When COVID hit, all I did was work — often from 7am to 10pm. Unlike many, I lost all motivation to train. I basically did nothing and really struggled.

It wasn't until the lockdowns started easing and I could set goals again that I started to get excited. At that point, lots of my military friends joined me in London. We made an effort to get outside — climbing, hiking, kayaking — at least one weekend per month. That got me back on track. I signed up for half-marathons and trail races to keep my training focused. Adventure trips became my motivation to stay fit and keep learning new skills.

The moment it became clear

Fast forward to summer 2024. I realised there must be lots of people who want to achieve amazing things and explore the world — not just the touristy parts — but don't have the knowledge, fitness, or group of people to do it with.

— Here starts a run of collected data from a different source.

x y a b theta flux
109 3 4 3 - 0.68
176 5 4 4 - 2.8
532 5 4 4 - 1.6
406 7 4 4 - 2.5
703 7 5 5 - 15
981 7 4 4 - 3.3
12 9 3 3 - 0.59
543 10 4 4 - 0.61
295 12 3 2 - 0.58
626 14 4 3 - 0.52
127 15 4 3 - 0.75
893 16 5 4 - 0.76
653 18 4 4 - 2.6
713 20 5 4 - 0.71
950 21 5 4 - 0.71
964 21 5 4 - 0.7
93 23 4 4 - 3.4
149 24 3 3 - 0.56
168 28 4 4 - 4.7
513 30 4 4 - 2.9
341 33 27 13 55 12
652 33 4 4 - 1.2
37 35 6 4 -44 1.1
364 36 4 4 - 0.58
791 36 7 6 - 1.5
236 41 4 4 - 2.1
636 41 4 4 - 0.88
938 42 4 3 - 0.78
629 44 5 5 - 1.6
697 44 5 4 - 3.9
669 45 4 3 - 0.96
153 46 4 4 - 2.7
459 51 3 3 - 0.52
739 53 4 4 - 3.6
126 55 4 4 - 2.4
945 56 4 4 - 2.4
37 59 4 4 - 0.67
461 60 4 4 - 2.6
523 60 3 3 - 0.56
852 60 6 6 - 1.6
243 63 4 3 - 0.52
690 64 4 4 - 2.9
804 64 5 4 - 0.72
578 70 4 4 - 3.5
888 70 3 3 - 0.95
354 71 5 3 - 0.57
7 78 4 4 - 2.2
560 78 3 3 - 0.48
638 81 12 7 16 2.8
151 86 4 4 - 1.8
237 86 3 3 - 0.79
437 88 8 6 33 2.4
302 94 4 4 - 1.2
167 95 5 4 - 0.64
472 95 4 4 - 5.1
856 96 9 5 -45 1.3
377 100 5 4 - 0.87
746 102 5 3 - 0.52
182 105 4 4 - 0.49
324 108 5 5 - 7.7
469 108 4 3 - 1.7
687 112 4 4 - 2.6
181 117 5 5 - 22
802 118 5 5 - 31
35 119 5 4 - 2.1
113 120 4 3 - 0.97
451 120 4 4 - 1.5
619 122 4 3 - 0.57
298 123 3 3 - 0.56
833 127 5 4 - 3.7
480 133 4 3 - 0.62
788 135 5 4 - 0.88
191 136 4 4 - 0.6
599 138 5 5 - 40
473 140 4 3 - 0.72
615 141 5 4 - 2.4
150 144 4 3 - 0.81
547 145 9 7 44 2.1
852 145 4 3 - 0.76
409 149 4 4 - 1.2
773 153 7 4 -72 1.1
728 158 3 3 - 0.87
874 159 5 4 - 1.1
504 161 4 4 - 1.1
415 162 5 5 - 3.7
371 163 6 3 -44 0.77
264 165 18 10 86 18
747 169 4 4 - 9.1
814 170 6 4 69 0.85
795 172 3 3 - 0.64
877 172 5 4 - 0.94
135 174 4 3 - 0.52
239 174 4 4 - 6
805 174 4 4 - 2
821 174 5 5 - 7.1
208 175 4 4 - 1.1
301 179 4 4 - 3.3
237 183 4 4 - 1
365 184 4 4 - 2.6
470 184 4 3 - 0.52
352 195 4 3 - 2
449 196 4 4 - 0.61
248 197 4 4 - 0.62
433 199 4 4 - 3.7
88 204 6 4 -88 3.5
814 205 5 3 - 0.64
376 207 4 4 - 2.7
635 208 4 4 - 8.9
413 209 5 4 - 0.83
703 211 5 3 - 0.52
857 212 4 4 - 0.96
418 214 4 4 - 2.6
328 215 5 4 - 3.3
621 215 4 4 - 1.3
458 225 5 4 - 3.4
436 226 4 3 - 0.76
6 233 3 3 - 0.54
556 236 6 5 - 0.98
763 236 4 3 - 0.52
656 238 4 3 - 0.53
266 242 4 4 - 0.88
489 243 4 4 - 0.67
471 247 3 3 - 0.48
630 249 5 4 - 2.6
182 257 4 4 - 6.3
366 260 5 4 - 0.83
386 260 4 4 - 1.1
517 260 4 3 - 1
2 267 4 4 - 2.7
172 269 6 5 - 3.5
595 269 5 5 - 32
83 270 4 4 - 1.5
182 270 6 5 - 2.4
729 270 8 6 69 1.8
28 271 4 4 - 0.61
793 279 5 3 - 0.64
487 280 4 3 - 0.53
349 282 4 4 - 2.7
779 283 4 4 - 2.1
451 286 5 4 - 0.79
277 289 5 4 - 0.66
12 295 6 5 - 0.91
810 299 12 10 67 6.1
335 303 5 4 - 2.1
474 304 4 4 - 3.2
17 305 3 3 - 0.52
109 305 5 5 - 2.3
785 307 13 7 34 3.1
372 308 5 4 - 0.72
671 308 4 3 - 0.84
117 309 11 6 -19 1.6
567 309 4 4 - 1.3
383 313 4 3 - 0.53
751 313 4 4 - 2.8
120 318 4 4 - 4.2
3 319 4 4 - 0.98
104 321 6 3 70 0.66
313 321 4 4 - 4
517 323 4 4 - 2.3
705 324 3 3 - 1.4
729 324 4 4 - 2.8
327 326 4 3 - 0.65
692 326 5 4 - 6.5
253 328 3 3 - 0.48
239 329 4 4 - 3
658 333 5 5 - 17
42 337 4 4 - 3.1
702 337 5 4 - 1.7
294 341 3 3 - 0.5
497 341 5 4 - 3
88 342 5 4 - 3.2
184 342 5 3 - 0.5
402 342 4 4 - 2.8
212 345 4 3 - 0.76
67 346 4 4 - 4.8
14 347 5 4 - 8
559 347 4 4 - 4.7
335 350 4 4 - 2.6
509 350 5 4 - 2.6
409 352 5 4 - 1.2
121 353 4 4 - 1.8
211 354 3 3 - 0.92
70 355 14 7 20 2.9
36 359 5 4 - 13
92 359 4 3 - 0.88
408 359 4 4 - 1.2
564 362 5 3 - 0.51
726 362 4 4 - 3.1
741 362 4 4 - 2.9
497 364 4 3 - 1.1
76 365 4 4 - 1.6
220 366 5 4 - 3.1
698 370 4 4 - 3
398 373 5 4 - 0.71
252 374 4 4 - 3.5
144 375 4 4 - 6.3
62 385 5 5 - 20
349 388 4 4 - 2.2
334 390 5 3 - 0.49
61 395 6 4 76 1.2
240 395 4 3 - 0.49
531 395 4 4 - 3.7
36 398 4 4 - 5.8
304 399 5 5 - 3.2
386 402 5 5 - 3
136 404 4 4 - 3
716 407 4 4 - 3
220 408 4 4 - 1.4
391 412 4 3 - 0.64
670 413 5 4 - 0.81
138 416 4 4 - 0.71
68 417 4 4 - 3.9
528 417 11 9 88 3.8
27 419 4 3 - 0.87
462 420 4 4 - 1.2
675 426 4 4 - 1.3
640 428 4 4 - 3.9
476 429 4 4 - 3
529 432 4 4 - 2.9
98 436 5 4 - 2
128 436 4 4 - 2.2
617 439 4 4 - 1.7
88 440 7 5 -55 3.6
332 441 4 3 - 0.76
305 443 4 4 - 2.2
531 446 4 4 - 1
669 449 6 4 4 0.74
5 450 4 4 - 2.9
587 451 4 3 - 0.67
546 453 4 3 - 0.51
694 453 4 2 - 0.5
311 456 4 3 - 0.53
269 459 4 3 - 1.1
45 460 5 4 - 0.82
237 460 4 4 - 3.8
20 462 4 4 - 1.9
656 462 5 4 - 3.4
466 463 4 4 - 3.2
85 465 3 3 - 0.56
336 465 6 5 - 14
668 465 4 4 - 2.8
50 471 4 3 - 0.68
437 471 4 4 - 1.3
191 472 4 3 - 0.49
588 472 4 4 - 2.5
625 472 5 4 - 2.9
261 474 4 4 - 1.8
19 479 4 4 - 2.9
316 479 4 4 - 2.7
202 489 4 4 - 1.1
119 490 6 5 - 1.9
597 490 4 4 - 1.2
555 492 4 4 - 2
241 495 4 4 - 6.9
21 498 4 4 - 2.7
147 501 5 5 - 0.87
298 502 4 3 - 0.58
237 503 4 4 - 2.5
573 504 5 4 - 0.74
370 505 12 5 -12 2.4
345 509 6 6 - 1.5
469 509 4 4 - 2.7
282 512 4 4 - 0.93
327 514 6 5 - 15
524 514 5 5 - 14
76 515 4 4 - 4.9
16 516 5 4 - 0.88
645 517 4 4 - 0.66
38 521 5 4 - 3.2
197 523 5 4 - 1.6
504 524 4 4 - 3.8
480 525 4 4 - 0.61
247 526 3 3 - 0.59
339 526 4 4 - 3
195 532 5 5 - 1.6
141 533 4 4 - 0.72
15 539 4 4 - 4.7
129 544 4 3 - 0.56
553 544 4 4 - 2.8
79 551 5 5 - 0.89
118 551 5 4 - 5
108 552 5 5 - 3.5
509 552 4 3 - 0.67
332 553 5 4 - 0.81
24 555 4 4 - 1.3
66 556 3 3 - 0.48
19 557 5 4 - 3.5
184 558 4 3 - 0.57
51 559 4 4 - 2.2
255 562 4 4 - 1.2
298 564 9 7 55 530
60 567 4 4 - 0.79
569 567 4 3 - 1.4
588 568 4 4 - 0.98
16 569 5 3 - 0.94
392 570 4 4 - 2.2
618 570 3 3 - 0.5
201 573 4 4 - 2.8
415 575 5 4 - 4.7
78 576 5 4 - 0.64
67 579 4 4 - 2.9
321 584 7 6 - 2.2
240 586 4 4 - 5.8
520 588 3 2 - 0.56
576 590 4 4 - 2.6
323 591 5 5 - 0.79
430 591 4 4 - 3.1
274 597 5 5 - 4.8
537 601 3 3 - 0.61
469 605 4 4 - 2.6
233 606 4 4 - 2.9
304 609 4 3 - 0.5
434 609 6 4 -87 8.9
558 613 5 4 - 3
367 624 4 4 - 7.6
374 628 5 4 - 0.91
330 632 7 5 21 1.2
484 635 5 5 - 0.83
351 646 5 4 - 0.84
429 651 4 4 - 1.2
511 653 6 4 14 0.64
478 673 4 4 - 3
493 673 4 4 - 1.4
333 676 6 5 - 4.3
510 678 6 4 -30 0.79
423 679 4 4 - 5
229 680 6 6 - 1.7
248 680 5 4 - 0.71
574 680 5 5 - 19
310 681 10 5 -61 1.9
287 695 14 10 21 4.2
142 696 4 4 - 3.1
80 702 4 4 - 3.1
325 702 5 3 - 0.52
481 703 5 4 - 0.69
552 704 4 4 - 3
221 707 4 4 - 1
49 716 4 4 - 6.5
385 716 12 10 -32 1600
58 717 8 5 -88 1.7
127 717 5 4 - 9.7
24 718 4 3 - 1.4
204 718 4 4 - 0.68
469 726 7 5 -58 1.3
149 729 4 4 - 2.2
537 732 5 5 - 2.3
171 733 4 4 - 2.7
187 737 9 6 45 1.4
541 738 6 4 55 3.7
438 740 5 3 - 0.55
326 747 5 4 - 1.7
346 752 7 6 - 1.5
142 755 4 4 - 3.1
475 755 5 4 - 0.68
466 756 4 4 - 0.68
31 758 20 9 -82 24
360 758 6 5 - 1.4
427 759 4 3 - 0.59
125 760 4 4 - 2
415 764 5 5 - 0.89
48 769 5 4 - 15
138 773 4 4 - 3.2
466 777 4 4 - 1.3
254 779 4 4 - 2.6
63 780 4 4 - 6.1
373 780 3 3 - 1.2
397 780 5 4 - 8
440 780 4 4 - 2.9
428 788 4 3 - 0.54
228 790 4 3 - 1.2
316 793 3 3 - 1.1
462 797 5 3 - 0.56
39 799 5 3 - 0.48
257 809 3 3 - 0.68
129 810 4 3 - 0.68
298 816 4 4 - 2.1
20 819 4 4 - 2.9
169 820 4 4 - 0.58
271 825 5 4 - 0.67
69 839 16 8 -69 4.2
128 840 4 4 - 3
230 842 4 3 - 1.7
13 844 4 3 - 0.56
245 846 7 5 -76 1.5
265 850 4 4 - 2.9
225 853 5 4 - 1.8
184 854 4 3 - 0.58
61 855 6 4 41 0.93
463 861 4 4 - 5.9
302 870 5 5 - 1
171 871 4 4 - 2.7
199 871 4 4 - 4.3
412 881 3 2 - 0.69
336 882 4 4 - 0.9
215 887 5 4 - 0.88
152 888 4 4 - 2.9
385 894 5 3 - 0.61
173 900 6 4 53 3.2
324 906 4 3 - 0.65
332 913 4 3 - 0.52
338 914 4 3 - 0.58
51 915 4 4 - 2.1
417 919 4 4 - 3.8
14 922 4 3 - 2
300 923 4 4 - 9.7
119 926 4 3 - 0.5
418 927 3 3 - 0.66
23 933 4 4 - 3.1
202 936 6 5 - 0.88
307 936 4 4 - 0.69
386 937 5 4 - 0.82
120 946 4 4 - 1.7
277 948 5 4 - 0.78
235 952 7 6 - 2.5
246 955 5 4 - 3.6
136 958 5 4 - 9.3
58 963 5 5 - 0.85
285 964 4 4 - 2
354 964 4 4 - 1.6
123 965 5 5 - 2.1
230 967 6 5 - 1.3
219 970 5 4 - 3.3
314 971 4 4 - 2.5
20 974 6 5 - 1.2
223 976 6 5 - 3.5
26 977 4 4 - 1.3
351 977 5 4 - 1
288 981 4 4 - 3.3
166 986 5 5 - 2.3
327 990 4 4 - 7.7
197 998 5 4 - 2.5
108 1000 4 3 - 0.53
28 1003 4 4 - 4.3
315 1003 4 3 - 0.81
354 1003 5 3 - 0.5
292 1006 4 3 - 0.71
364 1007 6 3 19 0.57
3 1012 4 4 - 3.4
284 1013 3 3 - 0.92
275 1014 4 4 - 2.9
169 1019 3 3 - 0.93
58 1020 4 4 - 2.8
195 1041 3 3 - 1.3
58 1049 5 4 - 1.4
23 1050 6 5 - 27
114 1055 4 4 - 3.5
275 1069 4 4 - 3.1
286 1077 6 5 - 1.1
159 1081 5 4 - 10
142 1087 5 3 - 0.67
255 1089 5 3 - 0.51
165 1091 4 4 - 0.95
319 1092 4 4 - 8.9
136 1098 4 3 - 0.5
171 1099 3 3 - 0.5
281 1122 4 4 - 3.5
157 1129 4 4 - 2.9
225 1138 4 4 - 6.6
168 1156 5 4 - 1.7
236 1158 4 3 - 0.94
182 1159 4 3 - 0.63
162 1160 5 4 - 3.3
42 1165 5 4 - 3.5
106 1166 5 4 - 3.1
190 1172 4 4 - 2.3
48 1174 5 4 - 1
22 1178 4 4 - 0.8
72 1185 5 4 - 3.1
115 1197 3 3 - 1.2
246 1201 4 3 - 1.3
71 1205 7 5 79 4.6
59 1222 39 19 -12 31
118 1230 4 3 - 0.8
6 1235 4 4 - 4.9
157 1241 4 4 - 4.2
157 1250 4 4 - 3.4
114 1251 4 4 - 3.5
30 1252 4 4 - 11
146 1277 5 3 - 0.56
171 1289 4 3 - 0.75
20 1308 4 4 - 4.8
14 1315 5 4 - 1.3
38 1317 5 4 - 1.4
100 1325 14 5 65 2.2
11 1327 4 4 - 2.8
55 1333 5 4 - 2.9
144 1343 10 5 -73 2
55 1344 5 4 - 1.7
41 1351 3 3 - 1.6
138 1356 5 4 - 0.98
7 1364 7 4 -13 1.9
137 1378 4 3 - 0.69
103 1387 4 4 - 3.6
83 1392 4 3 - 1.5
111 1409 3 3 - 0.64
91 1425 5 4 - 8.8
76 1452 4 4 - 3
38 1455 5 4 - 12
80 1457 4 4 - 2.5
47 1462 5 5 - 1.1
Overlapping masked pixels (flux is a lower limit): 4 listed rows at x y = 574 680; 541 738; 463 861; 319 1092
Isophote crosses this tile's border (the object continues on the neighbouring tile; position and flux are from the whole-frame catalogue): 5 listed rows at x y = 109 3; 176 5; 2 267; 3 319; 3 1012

So I quit my job and put all my life savings into creating Jove Club. Our mission is to help people make the most of their free time through real adventure — by helping them get fit, develop new skills, and bringing together a group of people to do it with. I gained fitness coaching and mountain qualifications to formalise what I'd spent years learning and practising.

Jove Club is not just another ex-military bootcamp programme telling you to try harder and do more. It's shaped by my whole life experience — from the unconfident computer-gaming child, to the Royal Marine officer, to the city drone. I've been where you are.

Starting this business is the hardest thing I've done. I've received no funding of any kind — including from family. I've quit a lucrative career, forgoing years of potential earnings, pension contributions, and private healthcare. But I'm all in. And I truly believe I can make people's lives more meaningful through adventure.